___ DATA FOR REVIEW

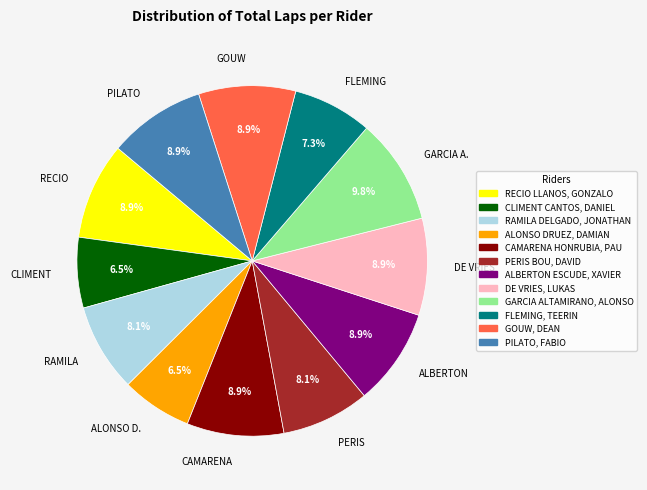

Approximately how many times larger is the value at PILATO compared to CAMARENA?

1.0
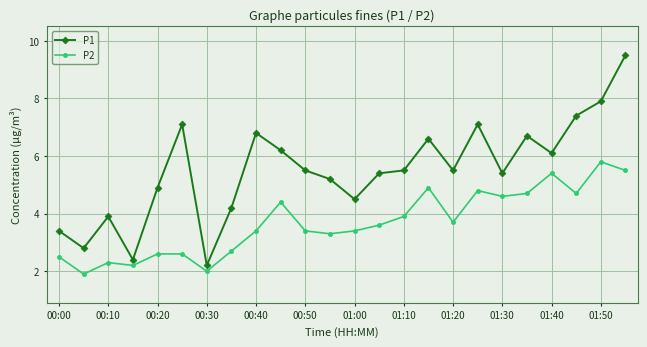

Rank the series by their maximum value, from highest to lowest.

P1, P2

______
___ DATA FOR REVIEW

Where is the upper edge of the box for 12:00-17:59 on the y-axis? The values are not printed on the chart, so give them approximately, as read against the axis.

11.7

______

YOUR ASSIGNMENT: Return each line of the data that contains the word "larger", matching case exactly.

EXPECTED ANSWER:
Approximately how many times larger is the value at PILATO compared to CAMARENA?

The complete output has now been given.